## Text
The judge noted that the admissions program is "narrowly tailored" and that race "is not a defining feature in any of its admissions decisions."
"While no student can or should be admitted to this university, or any other, based solely on race," the judge wrote, "because race is so interwoven in every aspect of the lived experience of minority students, to ignore it, reduce its importance and measure it only by statistical models," as she said the plaintiff had done, "misses important context."
The university acknowledged in its testimony that it considered race as part of a process that also takes into account grades, test scores, extracurricular activities, socioeconomic status, and family background.
Beth Keith, an associate vice chancellor at UNC-Chapel Hill, said in a statement that "this decision makes clear the university’s holistic admissions approach is lawful. We evaluate each student in a deliberate and thoughtful way, appreciating individual strengths, talents and contributions to a vibrant campus community where students from all backgrounds can excel and thrive."
Students for Fair Admissions Inc. filed a lawsuit against the university in 2014, claiming that the university’s admissions process violated the equal protection clause of the 14th Amendment and the 1964 Civil Rights Act.
The organization specifically alleged that UNC-Chapel Hill "has intentionally discriminated against certain of [its] members on the basis of their race, color, or ethnicity" with its undergraduate admissions process.
The organization will appeal the case all the way to the U.S. Supreme Court if necessary, according to the group’s founder, Edward Blum. The organization also has filed similar lawsuits against Harvard University, the University of Texas at Austin, and Yale University over their admissions programs.

## Data shown
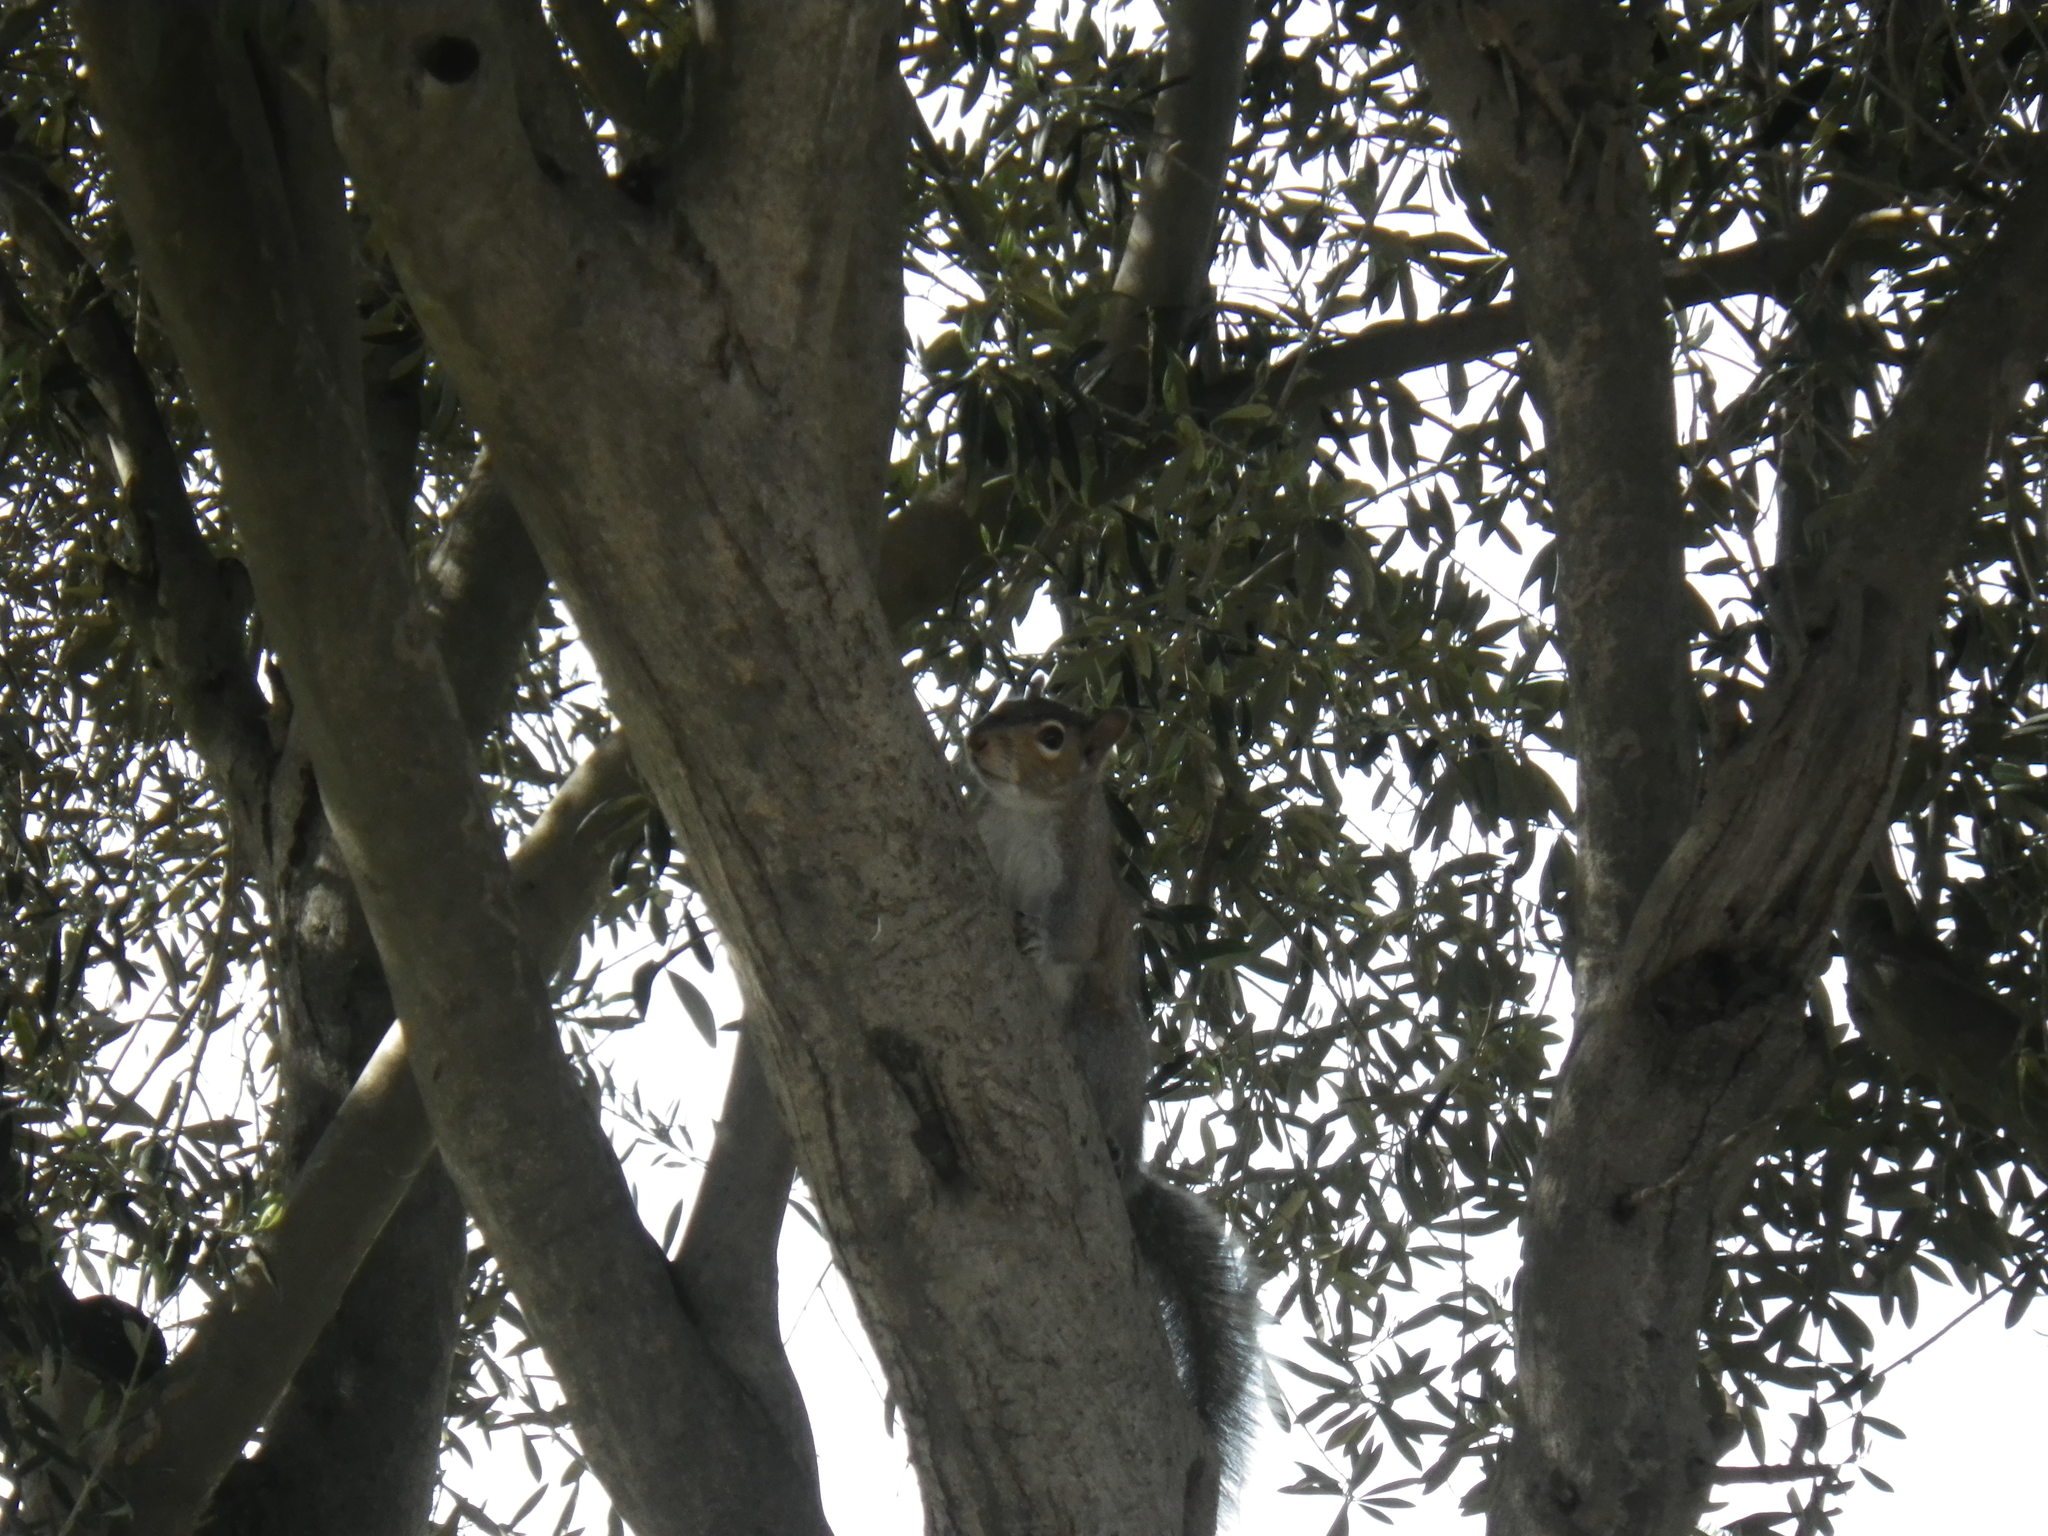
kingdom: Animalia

## Requirements
(a) According to the article on the UNC-Chapel Hill admissions case, in what year did Students for Fair Admissions sue the university?
(b) Besides race, what factors does the article on the UNC-Chapel Hill admissions case say the university weighs in its admissions process?
(c) Continue the article on the UNC-Chapel Hill admissions case from its last sentence.
This material is separate from the article on the UNC-Chapel Hill admissions case.

## Exercise results
(a) 2014

(b)
- Grades
- Test scores
- Extracurricular activities
- Socioeconomic status
- Family background

(c)
In June 2021, the U.S. Supreme Court put off a decision on whether to review the group's lawsuit against Harvard. In 2016, the court ruled that UT Austin's use of affirmative action was permissible.
The legal standard governing racial considerations in admissions was established in 2003, when the Supreme Court ruled that a University of Michigan Law School admissions program did not violate the Constitution by considering race in admissions procedures.
While approving UNC-Chapel Hill’s admissions process, Biggs said the university still has a long way to go to diversify its student population and create a welcoming environment for students of color and other minority students.
"Admittedly, the efforts that the university has undertaken in recent years related to creating a diverse student body demonstrate a marked contrast to the discriminatory and obstructionist policies that defined the university’s approach to race for the vast majority of its existence," the judge wrote.
"Nevertheless, nearly seventy years after the first black students were admitted to UNC, the minority students at the university still report being confronted with racial epithets, as well as feeling isolated, ostracized, stereotyped and viewed as tokens in a number of university spaces. In addition, the evidence shows that, as a whole, underrepresented minorities are admitted at lower rates than their white and Asian American counterparts, and those with the highest grades and SAT scores are denied twice as often as their white and Asian American peers."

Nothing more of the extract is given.